▶ [TEXT BLOCK]:
=======

The modern UK approach is simple: find the cause, use a tolerable oral regimen (often once daily or alternate day, with vitamin C, away from tea and calcium), continue for three months after the haemoglobin normalises, and use intravenous iron when oral cannot do the job.
Most people feel noticeably better within two to four weeks, and fully restored within three to six months. The fatigue you assumed was just life may not be.
the Prescriptsy editorial team.. This article is general medical information and does not replace personal medical advice.
Questions I am asked most often in clinic
"Why is my ferritin low when my haemoglobin is normal?"
Because ferritin falls first. Iron stores deplete before the bone marrow runs short of building material for haemoglobin.
Low ferritin with normal haemoglobin is an early warning, not a non-diagnosis. It still explains fatigue, hair shedding, brain fog, and restless legs, and it still deserves treatment.
UK guidance supports treating symptomatic iron deficiency even before anaemia appears.
"I feel fine, do I still need to take the tablets?"
Yes, usually for three months after the haemoglobin normalises.
The tablets are doing two jobs: fixing the anaemia (4 to 6 weeks) and refilling the iron stores in the liver, spleen, and bone marrow (a further 2 to 3 months).
Stopping when you feel better, but before stores are full, is the single most common cause of recurrence. The blood count catches up faster than the storage tank.
"My stools went black, should I stop?"
No. Black stools on iron are harmless and expected. They happen because unabsorbed iron reacts in the gut.
Black, tarry, and foul-smelling stools without iron treatment can indicate upper gastrointestinal bleeding, but on iron therapy they are a normal finding.
Tell your GP you are taking iron if a stool test is ever requested.
"What if oral iron gives me terrible side effects?"
First, switch to alternate-day dosing. This alone fixes most tolerability problems.
Second, try a different iron salt: if ferrous sulfate is harsh, ferrous fumarate or ferrous gluconate often sits more comfortably.
Third, consider liquid iron or iron in water (Spatone) at a lower elemental dose.
Fourth, ask about intravenous iron, which is increasingly accessible in the UK and typically given as one or two infusions.
"Can I take iron alongside my coffee?"
Not if you want it to work well. Polyphenols in tea and coffee bind iron and reduce absorption by up to 60 percent.
Keep your iron tablet at least one hour away from tea, coffee, milk, and calcium supplements.
Many patients find that taking iron first thing with a glass of orange juice, then having breakfast 45 minutes later, works well.
"Is menstrual iron loss really enough to cause anaemia?"
It can be, easily.
Heavy menstrual bleeding (needing to change a pad or tampon every hour or two, flooding, passing clots larger than a 10p coin, or bleeding that lasts more than 7 days) loses iron faster than a normal diet can replace.
If you soak through protection, bleed through clothing, or avoid activities because of flow, that counts as heavy.
Tranexamic acid, the Mirena coil, or the combined pill can roughly halve monthly loss, and the anaemia usually resolves within 3 to 6 months once bleeding is controlled and iron replaced.

=======

In the iron deficiency article, which symptoms does low ferritin with normal hemoglobin still explain? None of the material is needed here.

▶ [SUPPLIED RECORDS]:
=======

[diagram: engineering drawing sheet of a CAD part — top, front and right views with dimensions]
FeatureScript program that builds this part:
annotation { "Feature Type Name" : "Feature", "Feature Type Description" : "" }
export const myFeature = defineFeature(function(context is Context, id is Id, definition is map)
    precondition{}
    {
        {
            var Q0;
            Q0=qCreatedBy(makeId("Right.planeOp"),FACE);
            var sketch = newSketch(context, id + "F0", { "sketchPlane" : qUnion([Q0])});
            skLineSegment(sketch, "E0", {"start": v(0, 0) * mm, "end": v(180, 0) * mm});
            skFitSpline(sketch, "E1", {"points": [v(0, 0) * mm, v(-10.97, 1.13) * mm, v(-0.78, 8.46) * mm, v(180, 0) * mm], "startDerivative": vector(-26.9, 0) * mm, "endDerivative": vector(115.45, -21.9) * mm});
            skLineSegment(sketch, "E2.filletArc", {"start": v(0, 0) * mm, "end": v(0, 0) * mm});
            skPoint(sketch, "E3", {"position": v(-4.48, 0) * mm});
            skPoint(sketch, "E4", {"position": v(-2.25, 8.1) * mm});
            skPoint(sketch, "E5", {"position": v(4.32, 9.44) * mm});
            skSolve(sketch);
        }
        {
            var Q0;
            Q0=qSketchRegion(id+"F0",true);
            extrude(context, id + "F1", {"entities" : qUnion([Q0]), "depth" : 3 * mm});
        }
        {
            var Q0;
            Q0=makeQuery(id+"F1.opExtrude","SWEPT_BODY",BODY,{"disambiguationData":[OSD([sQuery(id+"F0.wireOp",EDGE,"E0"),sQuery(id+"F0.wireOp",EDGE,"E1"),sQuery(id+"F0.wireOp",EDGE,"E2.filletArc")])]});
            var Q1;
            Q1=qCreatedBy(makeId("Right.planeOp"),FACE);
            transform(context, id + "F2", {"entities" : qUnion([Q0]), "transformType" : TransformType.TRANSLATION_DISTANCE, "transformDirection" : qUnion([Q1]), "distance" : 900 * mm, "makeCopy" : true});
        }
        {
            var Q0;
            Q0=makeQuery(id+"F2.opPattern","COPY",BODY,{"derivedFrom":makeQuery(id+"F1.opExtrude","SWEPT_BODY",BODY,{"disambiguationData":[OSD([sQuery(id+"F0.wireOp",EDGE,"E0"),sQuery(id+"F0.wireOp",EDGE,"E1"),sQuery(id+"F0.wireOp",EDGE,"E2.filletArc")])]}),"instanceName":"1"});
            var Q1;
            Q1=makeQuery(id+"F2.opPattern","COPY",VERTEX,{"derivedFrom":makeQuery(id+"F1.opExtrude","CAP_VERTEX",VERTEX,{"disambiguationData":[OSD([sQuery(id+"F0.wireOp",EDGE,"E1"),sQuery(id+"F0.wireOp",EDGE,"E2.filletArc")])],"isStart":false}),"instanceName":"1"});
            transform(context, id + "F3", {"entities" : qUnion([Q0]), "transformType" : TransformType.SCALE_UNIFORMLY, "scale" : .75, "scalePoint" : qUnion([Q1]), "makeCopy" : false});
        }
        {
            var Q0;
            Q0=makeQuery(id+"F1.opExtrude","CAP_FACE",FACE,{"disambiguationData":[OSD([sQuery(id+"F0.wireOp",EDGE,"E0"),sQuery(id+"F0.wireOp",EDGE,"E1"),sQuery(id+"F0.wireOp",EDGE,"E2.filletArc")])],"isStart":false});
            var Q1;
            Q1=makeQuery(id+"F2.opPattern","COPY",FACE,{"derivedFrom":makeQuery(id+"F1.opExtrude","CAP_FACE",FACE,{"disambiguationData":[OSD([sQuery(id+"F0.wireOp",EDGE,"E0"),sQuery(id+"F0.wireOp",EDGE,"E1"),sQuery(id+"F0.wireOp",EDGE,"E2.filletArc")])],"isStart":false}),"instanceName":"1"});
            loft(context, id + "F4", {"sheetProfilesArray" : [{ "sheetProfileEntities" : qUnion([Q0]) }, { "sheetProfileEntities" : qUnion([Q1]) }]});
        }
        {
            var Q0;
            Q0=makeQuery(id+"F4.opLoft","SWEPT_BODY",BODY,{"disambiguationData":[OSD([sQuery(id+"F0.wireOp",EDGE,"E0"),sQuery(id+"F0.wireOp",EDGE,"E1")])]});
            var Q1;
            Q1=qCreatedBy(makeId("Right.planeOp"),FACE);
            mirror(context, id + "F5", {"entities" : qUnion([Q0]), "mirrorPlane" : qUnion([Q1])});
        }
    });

=======

▶ [ANSWER BOX]:
- Fatigue
- Hair shedding
- Brain fog
- Restless legs